In Romans 9:1-5, Paul laments over Israel’s failure to be loyal to God and God’s gospel. For Paul, the seven great gifts of adoption, honor, covenants, Torah, worship, promises, and the patriarchs belong to Israel. He adds another, Messiah. For Paul, these are Israelite realities—this tips us off to whom he is actually addressing in “Romans” (and it ain’t Gentiles). But Paul agonizes over the fact that most Israelites have abandoned these gifts in rejecting Jesus. 

Finally, Paul Gets to the Gentiles

Paul never addresses Gentiles anywhere in his seven authentic letters, except in Romans 11:13-24. Remember that the letter we call “Romans” wasn’t addressed to all those living in Rome, but instead specifically to the God of Israel’s “Beloved” (Romans 1:7). In other words, to Israelite residents. Imagine going eleven chapters deep into this text, and Paul doesn’t bother with non-Israelite believers. That says a lot! Add that to his complete disregard of them in his six other undisputed letters.

And what does he do when he finally addresses Gentile believers? As Pilch shows us in the video above, he insults them! He disrespectfully paints them as if they were an olive branch that produces inedible, disgusting fruit. That’s how the historical Paul felt about Gentile believers.

This insult gets missed by Western 21st-century consumers oblivious to agrarian producers. We are more familiar with supermarkets than horticultural grafting. But Paul’s first century, “Roman” audience would get the insult, easily.  

Gentiles & Messy Inspirations

Is this messy? Uncomfortably so? Does it hurt your evangelistic aspirations? Change your missiology much? Okay. 

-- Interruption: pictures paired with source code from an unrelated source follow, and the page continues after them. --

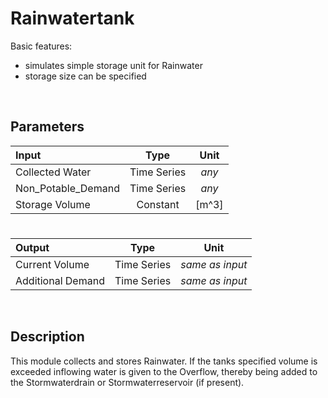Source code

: 

# Rainwatertank

Basic features:

 - simulates simple storage unit for Rainwater
 - storage size can be specified
 
<br>

## Parameters 



| Input  | Type  |  Unit  |
| :------------ |:---------------:| :-----:|	
| Collected Water      | Time Series | _any_ |
| 	Non_Potable_Demand | Time Series  |   _any_ |
| 	Storage Volume | Constant  |   [m^3] |


# 

|Output  | Type  |  Unit  |
| :------------ |:---------------:| :-----:|
|    Current Volume  | Time Series |  _same as input_ |
|    Additional Demand |    Time Series     |  _same as input_  |




<br>

## Description 

This module collects and stores Rainwater. If the tanks specified volume is exceeded inflowing water is given to the Overflow, thereby being added to the Stormwaterdrain or Stormwaterreservoir (if present).


<br>




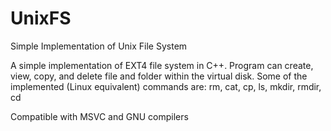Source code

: # UnixFS
Simple Implementation of Unix File System

A simple implementation of EXT4 file system in C++. Program can create, view, copy, and delete file and folder 
within the virtual disk. Some of the implemented (Linux equivalent) commands are: rm, cat, cp, ls, mkdir, 
rmdir, cd

Compatible with MSVC and GNU compilers
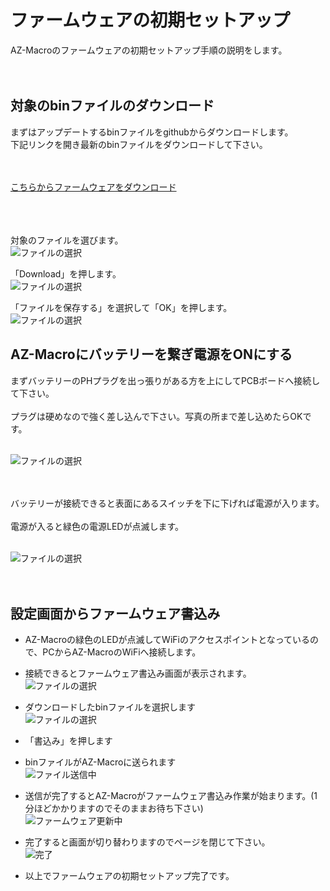 # ファームウェアの初期セットアップ
AZ-Macroのファームウェアの初期セットアップ手順の説明をします。  
  <br><br>
  
## 対象のbinファイルのダウンロード
まずはアップデートするbinファイルをgithubからダウンロードします。  
下記リンクを開き最新のbinファイルをダウンロードして下さい。  
  <br><br>

[こちらからファームウェアをダウンロード](/firmware/bin/)  
  <br><br><br>
  


対象のファイルを選びます。  
![ファイルの選択](/images/github_bin.png)  
  
  
「Download」を押します。  
![ファイルの選択](/images/github_bin_download.png)  
  
  
「ファイルを保存する」を選択して「OK」を押します。  
![ファイルの選択](/images/github_bin_download_ok.png)  
  
  
## AZ-Macroにバッテリーを繋ぎ電源をONにする
まずバッテリーのPHプラグを出っ張りがある方を上にしてPCBボードへ接続して下さい。<br><br>
プラグは硬めなので強く差し込んで下さい。写真の所まで差し込めたらOKです。<br><br>

![ファイルの選択](/images/batset.jpg)  
<br><br>

バッテリーが接続できると表面にあるスイッチを下に下げれば電源が入ります。<br><br>
電源が入ると緑色の電源LEDが点滅します。<br><br>

![ファイルの選択](/images/green_led.jpg)  
<br><br>

  
## 設定画面からファームウェア書込み

- AZ-Macroの緑色のLEDが点滅してWiFiのアクセスポイントとなっているので、PCからAZ-MacroのWiFiへ接続します。
  
  
- 接続できるとファームウェア書込み画面が表示されます。  
![ファイルの選択](/images/firm_setup.jpg)  
  
  
- ダウンロードしたbinファイルを選択します  
![ファイルの選択](/images/firm_setup_file.jpg)  
  
  
- 「書込み」を押します  
  
  
- binファイルがAZ-Macroに送られます  
![ファイル送信中](/images/firm_setup_upload.jpg)  
  
  
- 送信が完了するとAZ-Macroがファームウェア書込み作業が始まります。(1分ほどかかりますのでそのままお待ち下さい)  
![ファームウェア更新中](/images/firm_setup_write.jpg)  
  
  
- 完了すると画面が切り替わりますのでページを閉じて下さい。  
![完了](/images/firm_setup_comp.jpg)  
  
  
- 以上でファームウェアの初期セットアップ完了です。

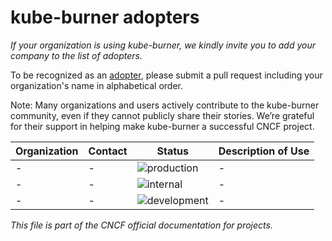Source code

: # kube-burner adopters

_If your organization is using kube-burner, we kindly invite you to add your company to the list of adopters._

To be recognized as an [adopter](https://github.com/cncf/toc/blob/main/FAQ.md#what-is-the-definition-of-an-adopter), please submit a pull request including your organization's name in alphabetical order.

Note: Many organizations and users actively contribute to the kube-burner community, even if they cannot publicly share their stories. We’re grateful for their support in helping make kube-burner a successful CNCF project.

| Organization | Contact | Status | Description of Use |
| - | - | - | - |
| - | - | ![production](https://img.shields.io/badge/-production-blue?style=flat) | - |
| - | - | ![internal](https://img.shields.io/badge/-internal-green?style=flat) | - |
| - | - | ![development](https://img.shields.io/badge/-development-green?style=flat) | - |

_This file is part of the CNCF official documentation for projects._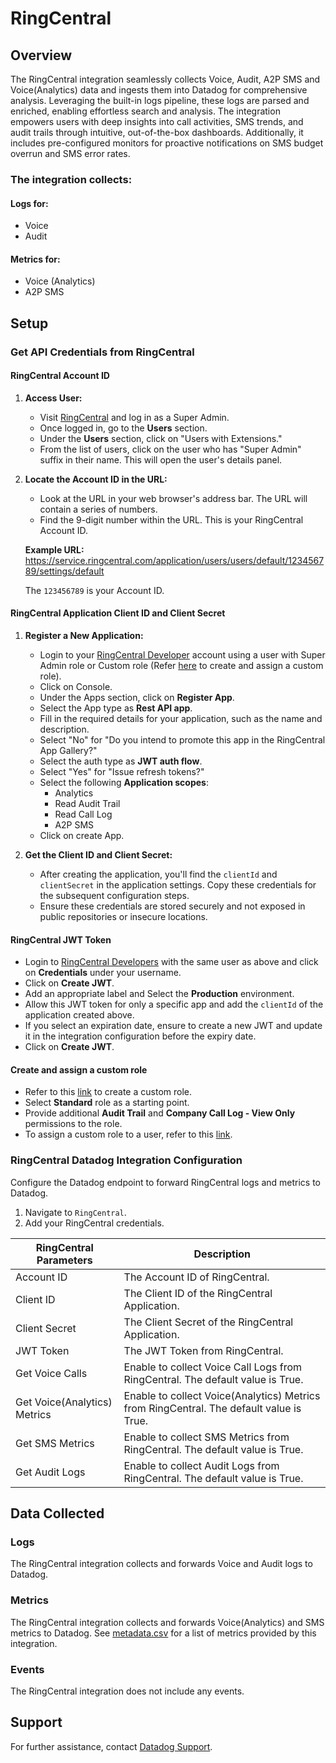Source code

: # RingCentral

## Overview
The RingCentral integration seamlessly collects Voice, Audit, A2P SMS and Voice(Analytics) data and ingests them into Datadog for comprehensive analysis. Leveraging the built-in logs pipeline, these logs are parsed and enriched, enabling effortless search and analysis. The integration empowers users with deep insights into call activities, SMS trends, and audit trails through intuitive, out-of-the-box dashboards. Additionally, it includes pre-configured monitors for proactive notifications on SMS budget overrun and SMS error rates.

### The integration collects:

#### Logs for:
- Voice
- Audit

#### Metrics for:
- Voice (Analytics)
- A2P SMS

## Setup

### Get API Credentials from RingCentral

#### RingCentral Account ID

1. **Access User:**
   - Visit [RingCentral][1] and log in as a Super Admin.
   - Once logged in, go to the **Users** section.
   - Under the **Users** section, click on "Users with Extensions."
   - From the list of users, click on the user who has "Super Admin" suffix in their name. This will open the user's details panel.

2. **Locate the Account ID in the URL:**
   - Look at the URL in your web browser's address bar. The URL will contain a series of numbers.
   - Find the 9-digit number within the URL. This is your RingCentral Account ID.

   **Example URL:** https://service.ringcentral.com/application/users/users/default/123456789/settings/default

   The `123456789` is your Account ID.

#### RingCentral Application Client ID and Client Secret

1. **Register a New Application:**
   - Login to your [RingCentral Developer][2] account using a user with Super Admin role or Custom role (Refer [here][6] to create and assign a custom role).
   - Click on Console.
   - Under the Apps section, click on **Register App**.
   - Select the App type as **Rest API app**.
   - Fill in the required details for your application, such as the name and description.
   - Select "No" for "Do you intend to promote this app in the RingCentral App Gallery?"
   - Select the auth type as **JWT auth flow**.
   - Select "Yes" for "Issue refresh tokens?"
   - Select the following **Application scopes**:
     - Analytics
     - Read Audit Trail
     - Read Call Log
     - A2P SMS
   - Click on create App.

2. **Get the Client ID and Client Secret:**
   - After creating the application, you'll find the `clientId` and `clientSecret` in the application settings. Copy these credentials for the subsequent configuration steps.
   - Ensure these credentials are stored securely and not exposed in public repositories or insecure locations.

#### RingCentral JWT Token

- Login to [RingCentral Developers][2] with the same user as above and click on **Credentials** under your username.
- Click on **Create JWT**.
- Add an appropriate label and Select the **Production** environment.
- Allow this JWT token for only a specific app and add the `clientId` of the application created above.
- If you select an expiration date, ensure to create a new JWT and update it in the integration configuration before the expiry date.
- Click on **Create JWT**.

#### Create and assign a custom role

- Refer to this [link][5] to create a custom role.
- Select **Standard** role as a starting point.
- Provide additional **Audit Trail** and **Company Call Log - View Only** permissions to the role.
- To assign a custom role to a user, refer to this [link][7].

### RingCentral Datadog Integration Configuration

Configure the Datadog endpoint to forward RingCentral logs and metrics to Datadog.

1. Navigate to `RingCentral`.
2. Add your RingCentral credentials.

| RingCentral Parameters       | Description                                                                             |
|------------------------------|-----------------------------------------------------------------------------------------|
| Account ID                   | The Account ID of RingCentral.                                                          |
| Client ID                    | The Client ID of the RingCentral Application.                                           |
| Client Secret                | The Client Secret of the RingCentral Application.                                       |
| JWT Token                    | The JWT Token from RingCentral.                                                         |
| Get Voice Calls              | Enable to collect Voice Call Logs from RingCentral. The default value is True.          |
| Get Voice(Analytics) Metrics | Enable to collect Voice(Analytics) Metrics from RingCentral. The default value is True. |
| Get SMS Metrics              | Enable to collect SMS Metrics from RingCentral. The default value is True.              |
| Get Audit Logs               | Enable to collect Audit Logs from RingCentral. The default value is True.               |

## Data Collected

### Logs

The RingCentral integration collects and forwards Voice and Audit logs to Datadog.

### Metrics

The RingCentral integration collects and forwards Voice(Analytics) and SMS metrics to Datadog. See [metadata.csv][4] for a list of metrics provided by this integration.

### Events

The RingCentral integration does not include any events.

## Support

For further assistance, contact [Datadog Support][3].

[1]: https://service.ringcentral.com/
[2]: https://developers.ringcentral.com/
[3]: https://docs.datadoghq.com/help/
[4]: https://github.com/DataDog/integrations-core/blob/master/ringcentral/metadata.csv
[5]: https://support.ringcentral.com/article-v2/10641-user-roles-permissions-edit-permission-custom-role.html?brand=RC_US&product=RingEX&language=en_US
[6]: #create-and-assign-a-custom-role
[7]: https://support.ringcentral.com/article-v2/10647-user-roles-permissions-assign-role-user-details.html?brand=RC_US&product=RingEX&language=en_US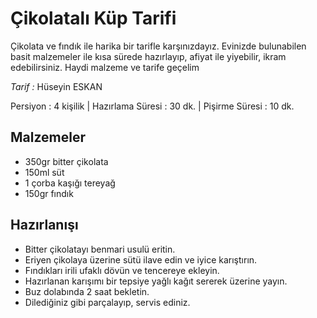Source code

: # Çikolatalı Küp Tarifi

Çikolata ve fındık ile harika bir tarifle karşınızdayız. Evinizde bulunabilen basit malzemeler ile kısa sürede hazırlayıp, afiyat ile yiyebilir, ikram edebilirsiniz. Haydi malzeme ve tarife geçelim


*Tarif :* Hüseyin ESKAN

Persiyon : 4 kişilik | Hazırlama Süresi : 30 dk. | Pişirme Süresi : 10 dk.

## Malzemeler
- 350gr bitter çikolata
- 150ml süt
- 1 çorba kaşığı tereyağ
- 150gr fındık

## Hazırlanışı
* Bitter çikolatayı benmari usulü eritin.
* Eriyen çikolaya üzerine sütü ilave edin ve iyice karıştırın.
* Fındıkları irili ufaklı dövün ve tencereye ekleyin.
* Hazırlanan karışımı bir tepsiye yağlı kağıt sererek üzerine yayın.
* Buz dolabında 2 saat bekletin.
* Dilediğiniz gibi parçalayıp, servis ediniz.
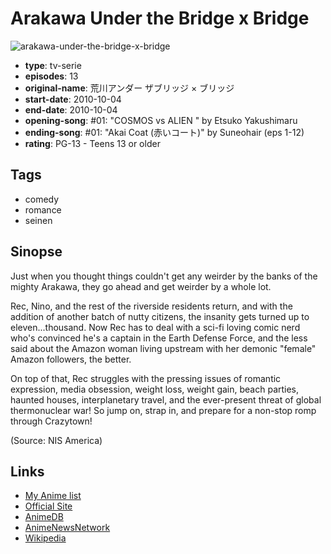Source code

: # Arakawa Under the Bridge x Bridge

![arakawa-under-the-bridge-x-bridge](https://cdn.myanimelist.net/images/anime/12/59199.jpg)

-   **type**: tv-serie
-   **episodes**: 13
-   **original-name**: 荒川アンダー ザブリッジ × ブリッジ
-   **start-date**: 2010-10-04
-   **end-date**: 2010-10-04
-   **opening-song**: #01: "COSMOS vs ALIEN " by Etsuko Yakushimaru
-   **ending-song**: #01: "Akai Coat (赤いコート)" by Suneohair (eps 1-12)
-   **rating**: PG-13 - Teens 13 or older

## Tags

-   comedy
-   romance
-   seinen

## Sinopse

Just when you thought things couldn't get any weirder by the banks of the mighty Arakawa, they go ahead and get weirder by a whole lot.

Rec, Nino, and the rest of the riverside residents return, and with the addition of another batch of nutty citizens, the insanity gets turned up to eleven...thousand. Now Rec has to deal with a sci-fi loving comic nerd who's convinced he's a captain in the Earth Defense Force, and the less said about the Amazon woman living upstream with her demonic "female" Amazon followers, the better.

On top of that, Rec struggles with the pressing issues of romantic expression, media obsession, weight loss, weight gain, beach parties, haunted houses, interplanetary travel, and the ever-present threat of global thermonuclear war! So jump on, strap in, and prepare for a non-stop romp through Crazytown!

(Source: NIS America)

## Links

-   [My Anime list](https://myanimelist.net/anime/9074/Arakawa_Under_the_Bridge_x_Bridge)
-   [Official Site](http://www.starchild.co.jp/special/arakawa_ub/)
-   [AnimeDB](http://anidb.info/perl-bin/animedb.pl?show=anime&aid=7899)
-   [AnimeNewsNetwork](http://www.animenewsnetwork.com/encyclopedia/anime.php?id=11827)
-   [Wikipedia](http://en.wikipedia.org/wiki/Arakawa_Under_the_Bridge)
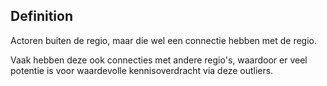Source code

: ## Definition
Actoren buiten de regio, maar die wel een connectie hebben met de regio. 

Vaak hebben deze ook connecties met andere regio's, waardoor er veel potentie is voor waardevolle kennisoverdracht via deze outliers. 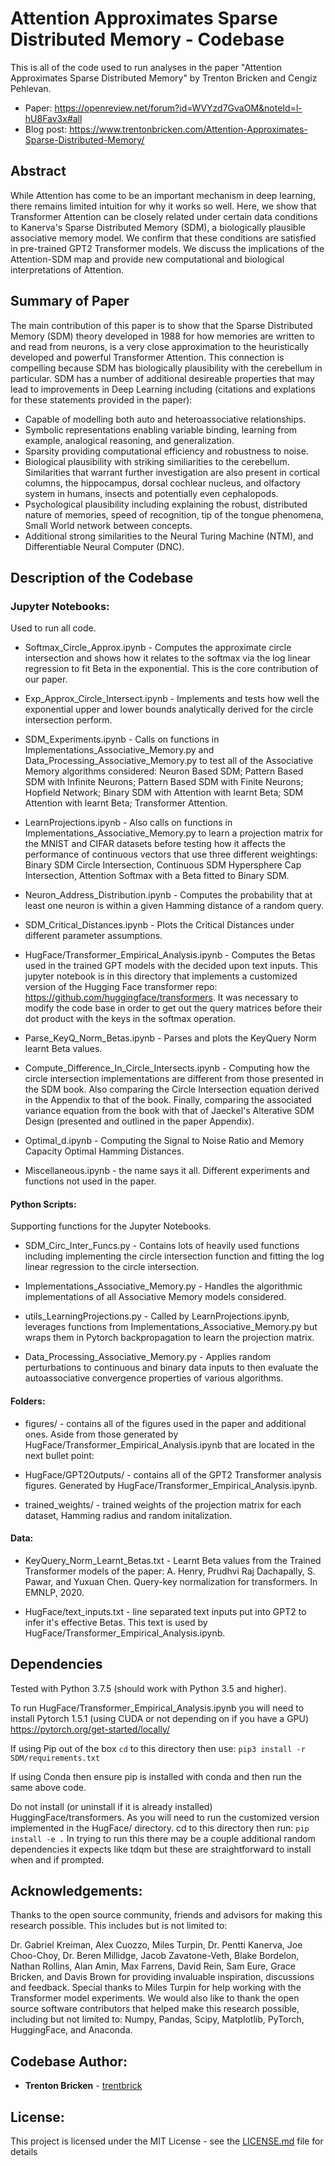 # Attention Approximates Sparse Distributed Memory - Codebase

This is all of the code used to run analyses in the paper "Attention Approximates Sparse Distributed Memory" by Trenton Bricken and Cengiz Pehlevan. 

* Paper: https://openreview.net/forum?id=WVYzd7GvaOM&noteId=l-hU8Fav3x#all
* Blog post: https://www.trentonbricken.com/Attention-Approximates-Sparse-Distributed-Memory/

## Abstract

While Attention has come to be an important mechanism in deep learning, there remains limited intuition for why it works so well. Here, we show that Transformer Attention can be closely related under certain data conditions to Kanerva's Sparse Distributed Memory (SDM), a biologically plausible associative memory model. We confirm that these conditions are satisfied in pre-trained GPT2 Transformer models. We discuss the implications of the Attention-SDM map and provide new computational and biological interpretations of Attention.

## Summary of Paper

The main contribution of this paper is to show that the Sparse Distributed Memory (SDM) theory developed in 1988 for how memories are written to and read from neurons, is a very close approximation to the heuristically developed and powerful Transformer Attention. This connection is compelling because SDM has biologically plausibility with the cerebellum in particular. SDM has a number of additional desireable properties that may lead to improvements in Deep Learning including (citations and explations for these statements provided in the paper): 

* Capable of modelling both auto and heteroassociative relationships.
* Symbolic representations enabling variable binding, learning from example, analogical reasoning, and generalization.
* Sparsity providing computational efficiency and robustness to noise. 
* Biological plausibility with striking similiarities to the cerebellum. Similarities that warrant further investigation are also present in cortical columns, the hippocampus, dorsal cochlear nucleus, and olfactory system in humans, insects and potentially even cephalopods.
* Psychological plausibility including explaining the robust, distributed nature of memories, speed of recognition, tip of the tongue phenomena, Small World network between concepts. 
* Additional strong similarities to the Neural Turing Machine (NTM), and Differentiable Neural Computer (DNC).

## Description of the Codebase

### Jupyter Notebooks:

Used to run all code.

* Softmax_Circle_Approx.ipynb - Computes the approximate circle intersection and shows how it relates to the softmax via the log linear regression to fit Beta in the exponential. This is the core contribution of our paper. 

* Exp_Approx_Circle_Intersect.ipynb - Implements and tests how well the exponential upper and lower bounds analytically derived for the circle intersection perform. 

* SDM_Experiments.ipynb - Calls on functions in Implementations_Associative_Memory.py and Data_Processing_Associative_Memory.py to test all of the Associative Memory algorithms considered: Neuron Based SDM; Pattern Based SDM with Infinite Neurons; Pattern Based SDM with Finite Neurons; Hopfield Network; Binary SDM with Attention with learnt Beta; SDM Attention with learnt Beta; Transformer Attention.

* LearnProjections.ipynb - Also calls on functions in Implementations_Associative_Memory.py to learn a projection matrix for the MNIST and CIFAR datasets before testing how it affects the performance of continuous vectors that use three different weightings: Binary SDM Circle Intersection, Continuous SDM Hypersphere Cap Intersection, Attention Softmax with a Beta fitted to Binary SDM. 

* Neuron_Address_Distribution.ipynb - Computes the probability that at least one neuron is within a given Hamming distance of a random query.

* SDM_Critical_Distances.ipynb - Plots the Critical Distances under different parameter assumptions. 

* HugFace/Transformer_Empirical_Analysis.ipynb - Computes the Betas used in the trained GPT models with the decided upon text inputs. This jupyter notebook is in this directory that implements a customized version of the Hugging Face transformer repo: https://github.com/huggingface/transformers. It was necessary to modify the code base in order to get out the query matrices before their dot product with the keys in the softmax operation. 

* Parse_KeyQ_Norm_Betas.ipynb - Parses and plots the KeyQuery Norm learnt Beta values. 

* Compute_Difference_In_Circle_Intersects.ipynb - Computing how the circle intersection implementations are different from those presented in the SDM book. Also comparing the Circle Intersection equation derived in the Appendix to that of the book. Finally, comparing the associated variance equation from the book with that of Jaeckel's Alterative SDM Design (presented and outlined in the paper Appendix). 

* Optimal_d.ipynb - Computing the Signal to Noise Ratio and Memory Capacity Optimal Hamming Distances.

* Miscellaneous.ipynb - the name says it all. Different experiments and functions not used in the paper. 

#### Python Scripts:

Supporting functions for the Jupyter Notebooks.

* SDM_Circ_Inter_Funcs.py - Contains lots of heavily used functions including implementing the circle intersection function and fitting the log linear regression to the circle intersection.

* Implementations_Associative_Memory.py - Handles the algorithmic implementations of all Associative Memory models considered.

* utils_LearningProjections.py - Called by LearnProjections.ipynb, leverages functions from Implementations_Associative_Memory.py but wraps them in Pytorch backpropagation to learn the projection matrix. 

* Data_Processing_Associative_Memory.py - Applies random perturbations to continuous and binary data inputs to then evaluate the autoassociative convergence properties of various algorithms. 

#### Folders:

* figures/ - contains all of the figures used in the paper and additional ones. Aside from those generated by HugFace/Transformer_Empirical_Analysis.ipynb that are located in the next bullet point:

* HugFace/GPT2Outputs/ - contains all of the GPT2 Transformer analysis figures. Generated by HugFace/Transformer_Empirical_Analysis.ipynb.

* trained_weights/ - trained weights of the projection matrix for each dataset, Hamming radius and random initalization. 

#### Data:

* KeyQuery_Norm_Learnt_Betas.txt - Learnt Beta values from the Trained Transformer models of the paper: A. Henry, Prudhvi Raj Dachapally, S. Pawar, and Yuxuan Chen. Query-key normalization for transformers. In EMNLP, 2020.

* HugFace/text_inputs.txt - line separated text inputs put into GPT2 to infer it's effective Betas. This text is used by HugFace/Transformer_Empirical_Analysis.ipynb.

## Dependencies

Tested with Python 3.7.5 (should work with Python 3.5 and higher).

To run HugFace/Transformer_Empirical_Analysis.ipynb you will need to install Pytorch 1.5.1 (using CUDA or not depending on if you have a GPU)
<https://pytorch.org/get-started/locally/> 

If using Pip out of the box `cd` to this directory then use: 
`pip3 install -r SDM/requirements.txt`

If using Conda then ensure pip is installed with conda and then run the same above code.  

Do not install (or uninstall if it is already installed) HuggingFace/transformers. As you will need to run the customized version implemented in the HugFace/ directory. cd to this directory then run: 
`pip install -e .`
In trying to run this there may be a couple additional random dependencies it expects like tdqm but these are straightforward to install when and if prompted. 

## Acknowledgements:

Thanks to the open source community, friends and advisors for making this research possible. This includes but is not limited to: 

Dr. Gabriel Kreiman, Alex Cuozzo, Miles Turpin, Dr. Pentti Kanerva, Joe Choo-Choy, Dr. Beren Millidge, Jacob Zavatone-Veth, Blake Bordelon, Nathan Rollins, Alan Amin, Max Farrens, David Rein, Sam Eure, Grace Bricken, and Davis Brown for providing invaluable inspiration, discussions and feedback. Special thanks to Miles Turpin for help working with the Transformer model experiments. We would also like to thank the open source software contributors that helped make this research possible, including but not limited to: Numpy, Pandas, Scipy, Matplotlib, PyTorch, HuggingFace, and Anaconda.

## Codebase Author:

* **Trenton Bricken** - [trentbrick](https://trentbrick.github.io/)

## License:

This project is licensed under the MIT License - see the [LICENSE.md](LICENSE.md) file for details
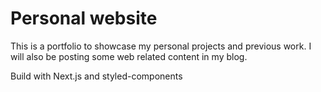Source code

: # Personal website

This is a portfolio to showcase my personal projects and previous work. I will also be posting some web related content in my blog.

Build with Next.js and styled-components
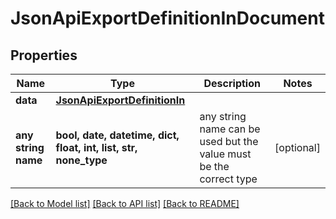# JsonApiExportDefinitionInDocument


## Properties
Name | Type | Description | Notes
------------ | ------------- | ------------- | -------------
**data** | [**JsonApiExportDefinitionIn**](JsonApiExportDefinitionIn.md) |  | 
**any string name** | **bool, date, datetime, dict, float, int, list, str, none_type** | any string name can be used but the value must be the correct type | [optional]

[[Back to Model list]](../README.md#documentation-for-models) [[Back to API list]](../README.md#documentation-for-api-endpoints) [[Back to README]](../README.md)


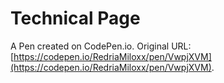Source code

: # Technical Page

A Pen created on CodePen.io. Original URL: [https://codepen.io/RedriaMiloxx/pen/VwpjXVM](https://codepen.io/RedriaMiloxx/pen/VwpjXVM).



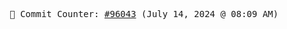 <p align="center">
    <samp>
        📮 Commit Counter: <a href="https://github.com/Javascript-void0/Javascript-void0/commits/main">#96043</a> (July 14, 2024 @ 08:09 AM)
    </samp>
</p>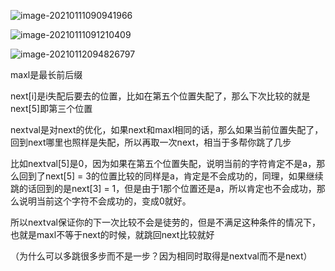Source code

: ![image-20210111090941966](/home/sheep/.config/Typora/typora-user-images/image-20210111090941966.png)

![image-20210111091210409](/home/sheep/.config/Typora/typora-user-images/image-20210111091210409.png)

![image-20210112094826797](/home/sheep/.config/Typora/typora-user-images/image-20210112094826797.png)

maxl是最长前后缀

next[i]是i失配后要去的位置，比如在第五个位置失配了，那么下次比较的就是next[5]即第三个位置

nextval是对next的优化，如果next和maxl相同的话，那么如果当前位置失配了，回到next哪里也照样是失配，所以再取一次next，相当于多帮你跳了几步

比如nextval[5]是0，因为如果在第五个位置失配，说明当前的字符肯定不是a，那么回到了next[5] = 3的位置比较的同样是a，肯定是不会成功的，同理，如果继续跳的话回到的是next[3] = 1，但是由于1那个位置还是a，所以肯定也不会成功，那么说明当前这个字符不会成功的，变成0就好。

所以nextval保证你的下一次比较不会是徒劳的，但是不满足这种条件的情况下，也就是maxl不等于next的时候，就跳回next比较就好

（为什么可以多跳很多步而不是一步？因为相同时取得是nextval而不是next）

Just remember that God took that messiness. God cooked that in time and human freedom over the centuries and even more mess. Something resulted that the historical Paul could never have desired or expected. 

Consequently, the Body of Christ became Gentile, something Paul would have called “contrary to nature.” And contrary to his own “nature” (i.e., custom), Paul would eventually be known as “apostle to Gentiles.” That is a messy inspiration, indeed! 

Soon we will explore differences between Paul’s Gospel and that of Jesus. And we will finally lay out how Paul eventually became known as the “Apostle to the Gentiles.”